*** Data extract Section Begins ***
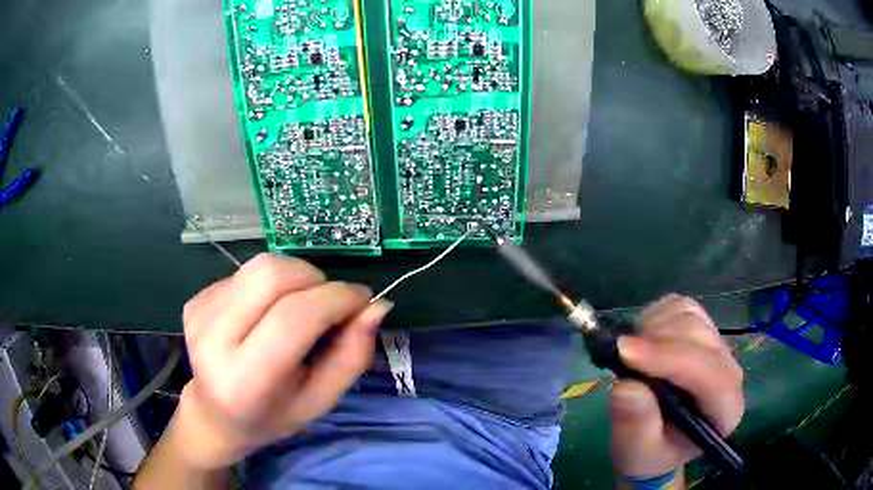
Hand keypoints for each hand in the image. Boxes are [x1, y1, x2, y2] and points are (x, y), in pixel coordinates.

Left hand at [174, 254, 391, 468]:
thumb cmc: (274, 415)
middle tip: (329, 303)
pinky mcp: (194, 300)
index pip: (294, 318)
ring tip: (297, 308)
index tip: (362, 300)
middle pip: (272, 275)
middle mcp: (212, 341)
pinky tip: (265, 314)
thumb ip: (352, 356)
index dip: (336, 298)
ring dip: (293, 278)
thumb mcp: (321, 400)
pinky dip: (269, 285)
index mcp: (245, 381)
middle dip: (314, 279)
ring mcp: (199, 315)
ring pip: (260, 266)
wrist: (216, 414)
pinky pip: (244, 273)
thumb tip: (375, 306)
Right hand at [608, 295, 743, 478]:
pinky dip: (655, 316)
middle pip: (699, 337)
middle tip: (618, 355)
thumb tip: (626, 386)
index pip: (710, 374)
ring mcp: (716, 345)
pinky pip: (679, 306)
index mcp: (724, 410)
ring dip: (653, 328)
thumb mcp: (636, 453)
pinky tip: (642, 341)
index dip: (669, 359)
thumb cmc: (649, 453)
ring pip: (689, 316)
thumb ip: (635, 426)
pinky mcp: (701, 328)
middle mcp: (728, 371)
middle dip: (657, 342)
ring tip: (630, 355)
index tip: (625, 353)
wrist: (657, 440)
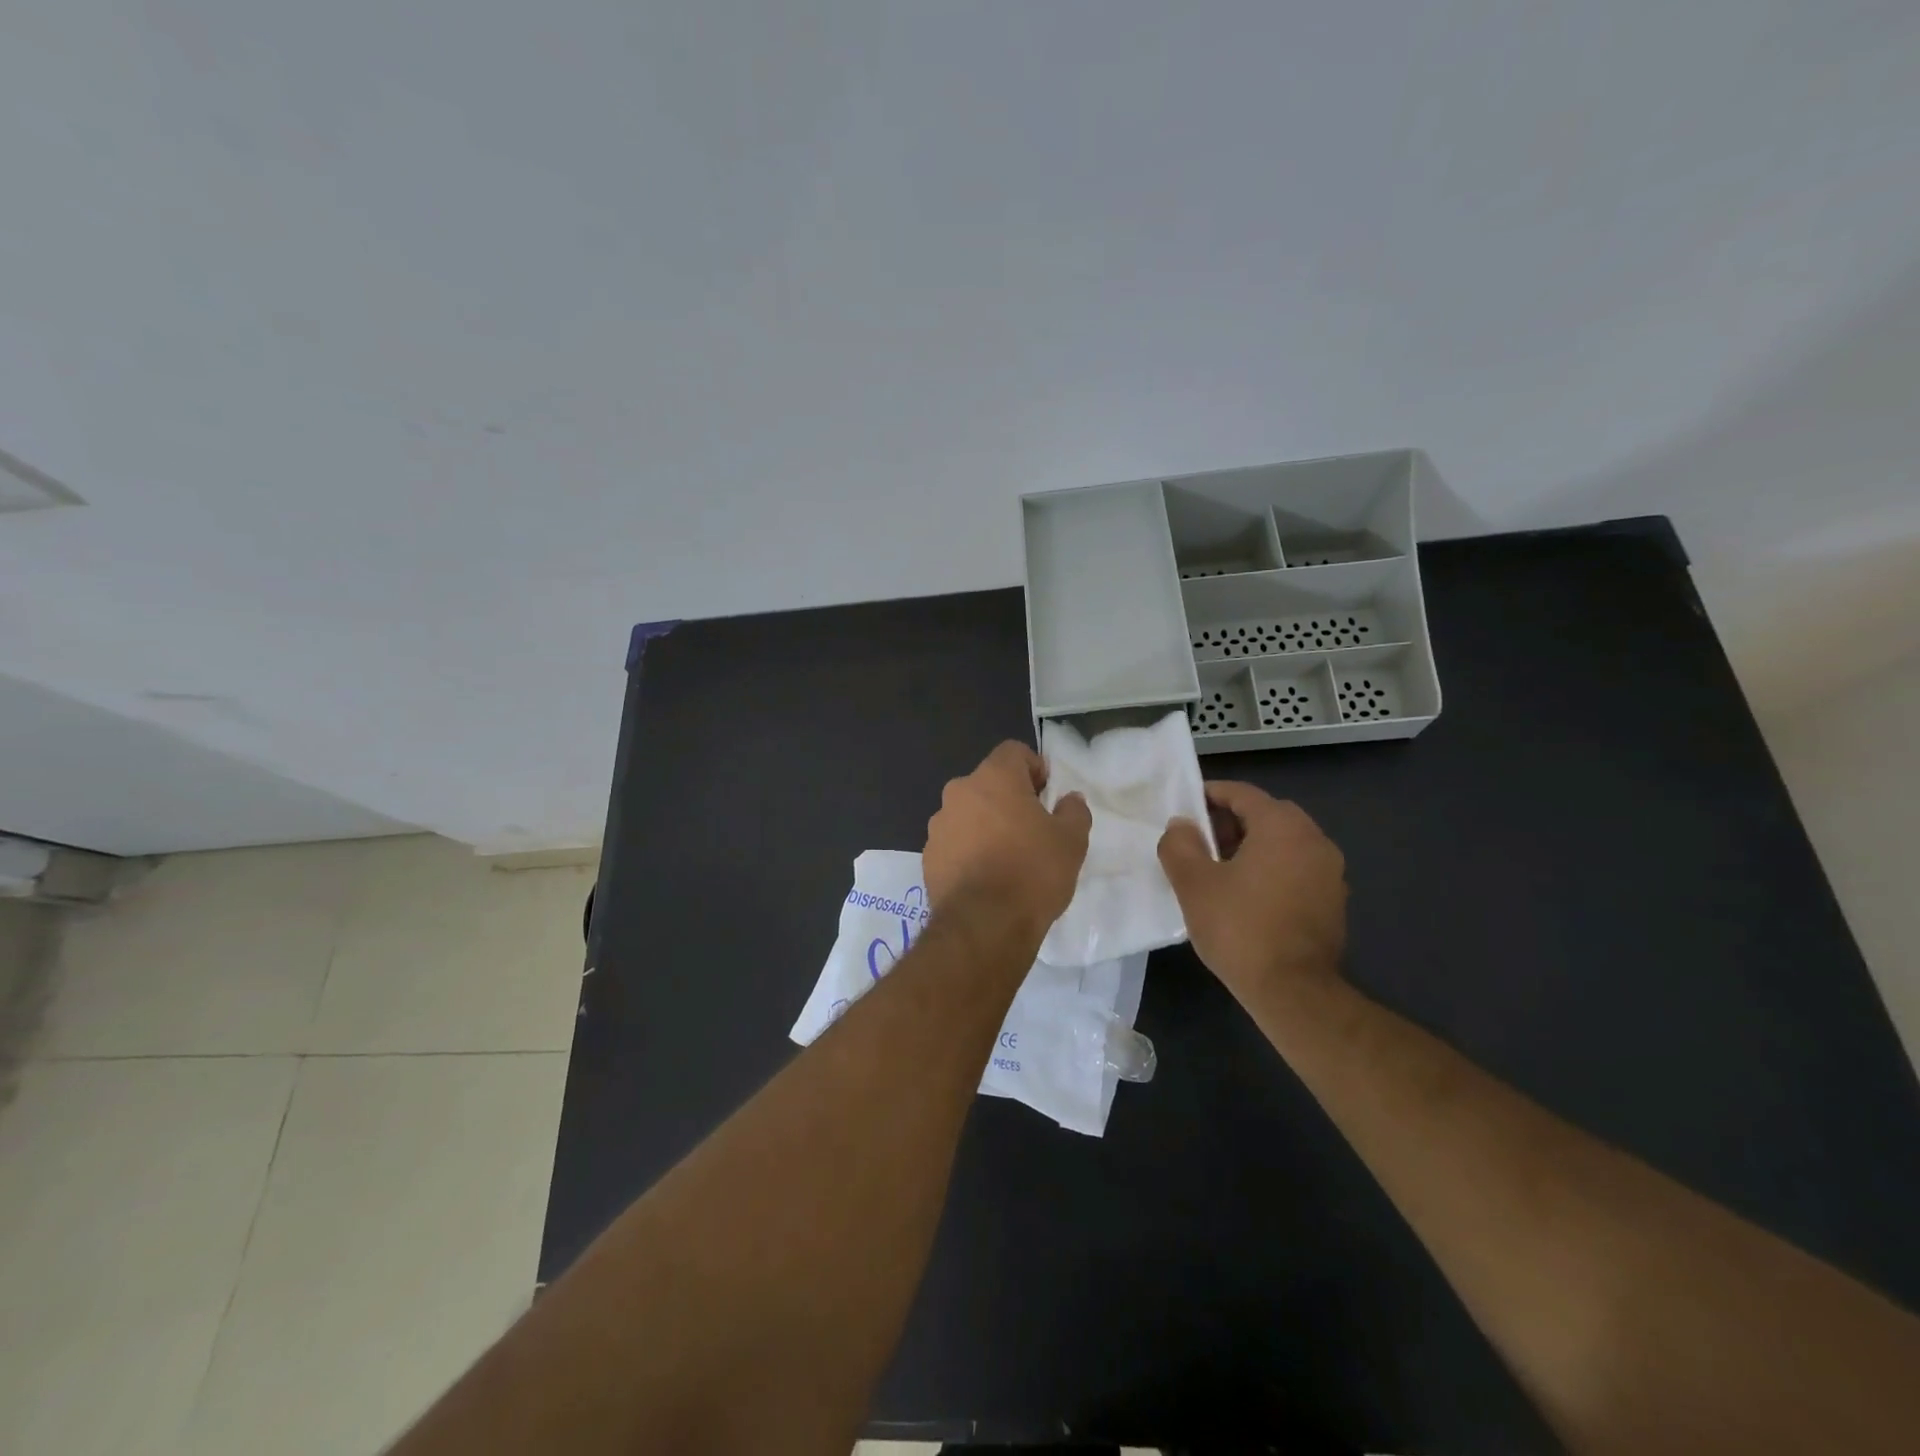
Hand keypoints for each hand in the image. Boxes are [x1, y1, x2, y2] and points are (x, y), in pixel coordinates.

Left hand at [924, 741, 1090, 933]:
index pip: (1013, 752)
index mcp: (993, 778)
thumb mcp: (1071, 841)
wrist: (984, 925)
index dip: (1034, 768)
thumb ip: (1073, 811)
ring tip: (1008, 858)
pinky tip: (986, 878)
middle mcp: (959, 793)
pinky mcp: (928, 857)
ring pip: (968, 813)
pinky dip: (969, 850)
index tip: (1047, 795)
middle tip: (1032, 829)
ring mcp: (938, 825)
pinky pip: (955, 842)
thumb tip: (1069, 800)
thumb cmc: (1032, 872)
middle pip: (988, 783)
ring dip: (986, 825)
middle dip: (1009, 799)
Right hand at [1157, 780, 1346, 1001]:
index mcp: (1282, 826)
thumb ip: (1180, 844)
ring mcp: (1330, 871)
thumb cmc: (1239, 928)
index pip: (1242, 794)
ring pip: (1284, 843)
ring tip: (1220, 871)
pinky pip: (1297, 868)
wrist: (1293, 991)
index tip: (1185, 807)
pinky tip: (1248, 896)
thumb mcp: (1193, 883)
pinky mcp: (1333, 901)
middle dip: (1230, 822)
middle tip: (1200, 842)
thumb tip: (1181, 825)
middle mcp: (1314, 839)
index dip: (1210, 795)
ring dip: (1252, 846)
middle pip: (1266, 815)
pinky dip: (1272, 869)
*** Data extract Section Ends ***
*** Data extract Section Begins ***
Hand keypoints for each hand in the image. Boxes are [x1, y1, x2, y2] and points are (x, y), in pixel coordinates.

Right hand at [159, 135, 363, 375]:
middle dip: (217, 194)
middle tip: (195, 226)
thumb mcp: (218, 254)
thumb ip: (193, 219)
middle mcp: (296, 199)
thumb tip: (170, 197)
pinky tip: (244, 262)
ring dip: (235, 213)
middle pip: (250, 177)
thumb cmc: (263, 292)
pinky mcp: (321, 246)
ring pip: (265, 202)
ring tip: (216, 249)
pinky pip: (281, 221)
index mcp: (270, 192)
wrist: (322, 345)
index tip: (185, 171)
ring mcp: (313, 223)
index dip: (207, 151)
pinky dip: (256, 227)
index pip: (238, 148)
*** Data extract Section Ends ***
*** Data extract Section Begins ***
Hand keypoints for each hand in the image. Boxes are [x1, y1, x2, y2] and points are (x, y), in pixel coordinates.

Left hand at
*** Data extract Section Ends ***
Your answer should be the lines above, from the line containing "index dip: (336, 298)" up to and including the line containing "index tip: (625, 353)", reproduced exactly and with nothing else.

index dip: (336, 298)
ring dip: (293, 278)
thumb mcp: (321, 400)
pinky dip: (269, 285)
index mcp: (245, 381)
middle dip: (314, 279)
ring mcp: (199, 315)
ring pip: (260, 266)
wrist: (216, 414)
pinky pip: (244, 273)
thumb tip: (375, 306)
Right hand at [608, 295, 743, 478]:
pinky dip: (655, 316)
middle pip: (699, 337)
middle tip: (618, 355)
thumb tip: (626, 386)
index pip: (710, 374)
ring mcp: (716, 345)
pinky pip: (679, 306)
index mcp: (724, 410)
ring dip: (653, 328)
thumb mcp: (636, 453)
pinky tip: (642, 341)
index dip: (669, 359)
thumb cmc: (649, 453)
ring pip: (689, 316)
thumb ip: (635, 426)
pinky mcp: (701, 328)
middle mcp: (728, 371)
middle dip: (657, 342)
ring tip: (630, 355)
index tip: (625, 353)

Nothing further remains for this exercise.